Adler se pellizcó la barbilla con una expresión pensativa.

—Es una sugerencia valiosa. Desde luego vale la pena considerarla. Ahora mismo no descarto nada.

—Mencionó usted algo sobre el pronóstico de estas olas gigantes —le recordó Austin.

—Poco después de los incidentes del Bremen y el Caledonian Star, los europeos lanzaron un satélite para el estudio de los océanos. En un plazo de tres semanas, el satélite registró diez olas similares a las que casi habían hundido a los dos barcos.

—¿Alguien ha conseguido deducir la causa de las olas asesinas?

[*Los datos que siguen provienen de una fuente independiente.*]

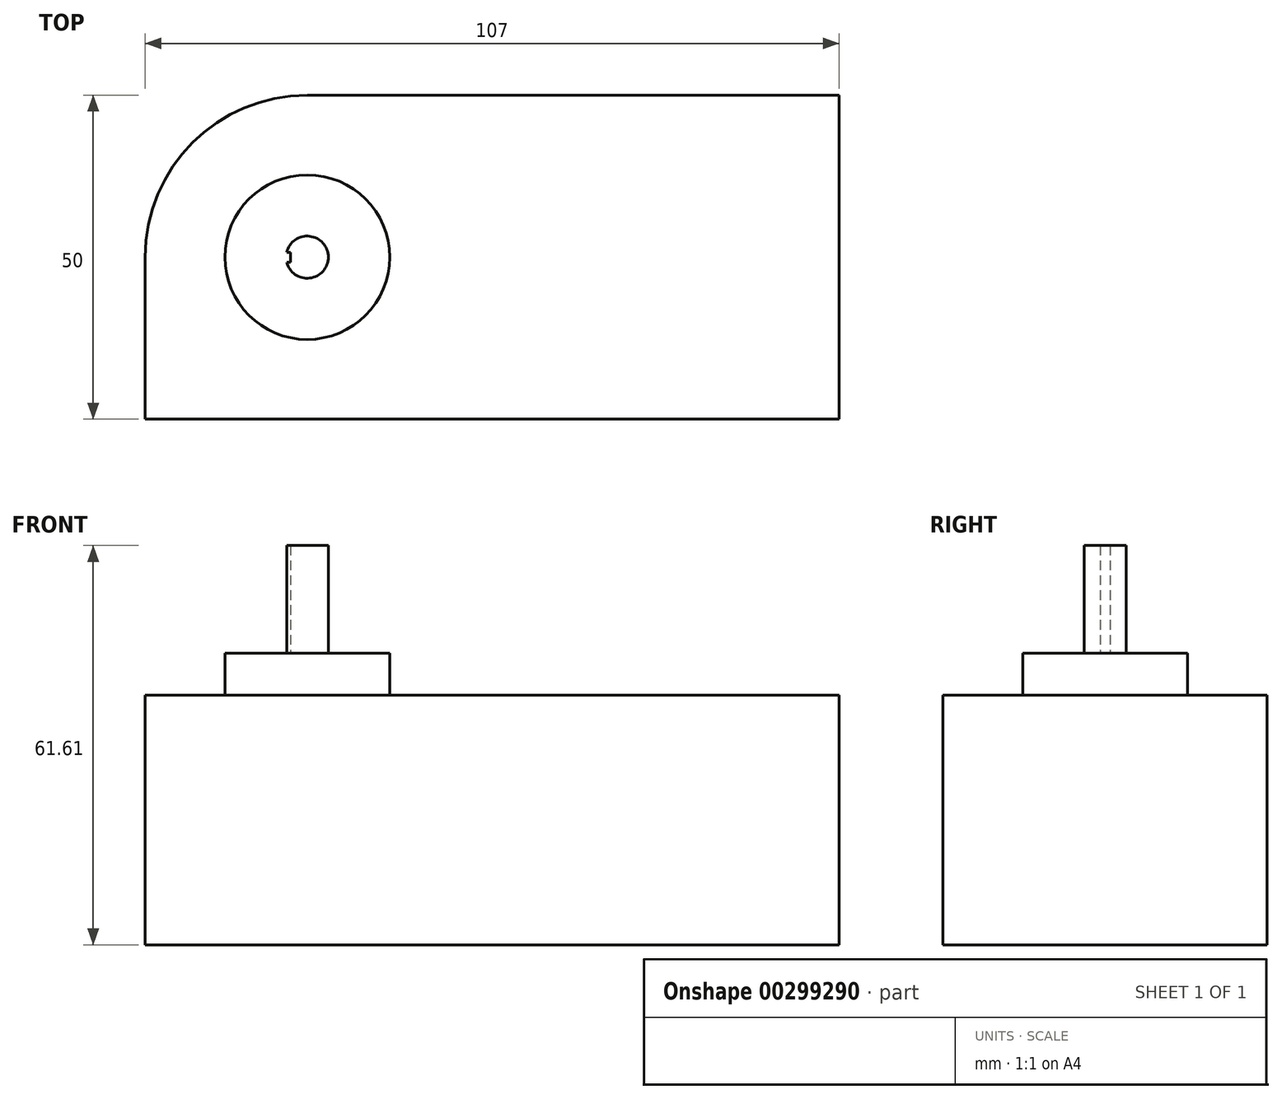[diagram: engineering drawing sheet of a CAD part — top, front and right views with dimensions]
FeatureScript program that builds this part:
annotation { "Feature Type Name" : "Feature", "Feature Type Description" : "" }
export const myFeature = defineFeature(function(context is Context, id is Id, definition is map)
    precondition{}
    {
        {
            var Q0;
            Q0=qCreatedBy(makeId("Top.planeOp"),FACE);
            var sketch = newSketch(context, id + "F0", { "sketchPlane" : qUnion([Q0])});
            skLineSegment(sketch, "E0.bottom", {"start": v(53.5, 25) * mm, "end": v(-28.5, 25) * mm});
            skLineSegment(sketch, "E0.top", {"start": v(53.5, -25) * mm, "end": v(-53.5, -25) * mm});
            skLineSegment(sketch, "E0.left", {"start": v(53.5, 25) * mm, "end": v(53.5, -25) * mm});
            skLineSegment(sketch, "E0.right", {"start": v(-53.5, 0) * mm, "end": v(-53.5, -25) * mm});
            skPoint(sketch, "E0.middle", {"position": v(0, 0) * mm});
            skPoint(sketch, "E1.visualSharp", {"position": v(-53.5, 25) * mm});
            skArc(sketch, "E1.filletArc", {"start": v(-28.5, 25) * mm, "mid": v(-46.18, 17.68) * mm, "end": v(-53.5, 0) * mm});
            skCircle(sketch, "E2", {"center": v(-28.5, 0) * mm, "radius": 12.7 * mm});
            skCircle(sketch, "E3", {"center": v(-28.5, 0) * mm, "radius": 3.25 * mm});
            skLineSegment(sketch, "E4", {"start": v(-31.66, 0.76) * mm, "end": v(-31.1, 0.76) * mm});
            skLineSegment(sketch, "E5", {"start": v(-31.1, 0.76) * mm, "end": v(-31.1, -0.76) * mm});
            skLineSegment(sketch, "E6", {"start": v(-31.1, -0.76) * mm, "end": v(-31.66, -0.76) * mm});
            skSolve(sketch);
        }
        {
            var Q0;
            {var subQ0=sQuery(id+"F0.wireOp",EDGE,"E4");Q0=makeQuery(id+"F0.imprint","IMPRINT",FACE,{"disambiguationData":[TD([[makeQuery(id+"F0.imprint","IMPRINT",EDGE,{"derivedFrom":subQ0}),-1.0]])]});}
            var Q1;
            {var subQ0=sQuery(id+"F0.wireOp",EDGE,"E4");Q1=makeQuery(id+"F0.imprint","IMPRINT",FACE,{"disambiguationData":[TD([[makeQuery(id+"F0.imprint","IMPRINT",EDGE,{"derivedFrom":subQ0}),1.0]])]});}
            var Q2;
            Q2=makeQuery(id+"F0.imprint","IMPRINT",FACE,{"disambiguationData":[TD([[makeQuery(id+"F0.imprint","IMPRINT",EDGE,{"derivedFrom":sQuery(id+"F0.wireOp",EDGE,"E2")}),1.0]])]});
            var Q3;
            Q3=makeQuery(id+"F0.imprint","IMPRINT",FACE,{"disambiguationData":[TD([[makeQuery(id+"F0.imprint","IMPRINT",EDGE,{"derivedFrom":sQuery(id+"F0.wireOp",EDGE,"E0.bottom")}),1.0]])]});
            extrude(context, id + "F1", {"entities" : qUnion([Q0, Q1, Q2, Q3]), "oppositeDirection" : true, "depth" : 38.5 * mm});
        }
        {
            var Q0;
            {var subQ0=sQuery(id+"F0.wireOp",EDGE,"E4");Q0=makeQuery(id+"F0.imprint","IMPRINT",FACE,{"disambiguationData":[TD([[makeQuery(id+"F0.imprint","IMPRINT",EDGE,{"derivedFrom":subQ0}),1.0]])]});}
            var Q1;
            Q1=sQuery(id+"F0.wireOp",EDGE,"E3");
            extrude(context, id + "F2", {"entities" : qUnion([Q0]), "operationType" : NewBodyOperationType.ADD, "surfaceEntities" : qUnion([Q1]), "depth" : 23.1 * mm});
        }
        {
            var Q0;
            Q0=makeQuery(id+"F0.imprint","IMPRINT",FACE,{"disambiguationData":[TD([[makeQuery(id+"F0.imprint","IMPRINT",EDGE,{"derivedFrom":sQuery(id+"F0.wireOp",EDGE,"E2")}),1.0]])]});
            var Q1;
            {var subQ0=sQuery(id+"F0.wireOp",EDGE,"E4");Q1=makeQuery(id+"F0.imprint","IMPRINT",FACE,{"disambiguationData":[TD([[makeQuery(id+"F0.imprint","IMPRINT",EDGE,{"derivedFrom":subQ0}),-1.0]])]});}
            extrude(context, id + "F3", {"entities" : qUnion([Q0, Q1]), "operationType" : NewBodyOperationType.ADD, "depth" : 6.5 * mm});
        }
    });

—Algunos hemos estado trabajando con un principio de mecánica cuántica llamada la «ecuación de Schródinger». Es un tanto complicada, pero explica la manera como las cosas pueden aparecer y desaparecer sin ninguna razón aparente. La «ola vampiro» es un buen nombre para el fenómeno. Chupan la energía de las otras olas y, voila, tenemos a nuestro monstruo gigante. Todavía no sabemos cuál es la causa que lo provoca.

—Por lo que dice, cualquier barco cuyo casco fue construido para soportar condiciones marítimas calculadas de acuerdo con el modelo lineal podría sufrir el mismo destino que el Southern Belle.

—Oh, va mucho más allá, Kurt. Mucho más.

—No le entiendo.

—Los diseñadores del Southern Belle incorporaron todas las nuevas informaciones de las olas gigantes en su trabajo. El Belle tenía un castillo de proa cubierto, doble casco, y reforzados los escotillones transversales para evitar las inundaciones.

Austin miró al científico durante unos segundos. Meditó sus palabras.

—Eso significaría que el barco pudo encontrarse con una ola de más de treinta metros de altura.

Adler le señaló la pantalla del ordenador. La imagen mostraba una serie de olas y medidas.

—Se produjeron dos olas gigantes, una de ellas de treinta y cuatro metros de altura para ser exactos. Tomamos estas imágenes desde un satélite.

El científico había esperado que sus palabras impresionasen a los dos hombres, pero ambos respondieron con expresiones de gran interés y no con exclamaciones de incredulidad. Comprendió que había acertado al conseguir el favor de Rudi Gunn cuando Austin se volvió hacia su amigo y con la mayor tranquilidad le dijo:

—Por lo que se ve, tendríamos que haber traído nuestras tablas de surf.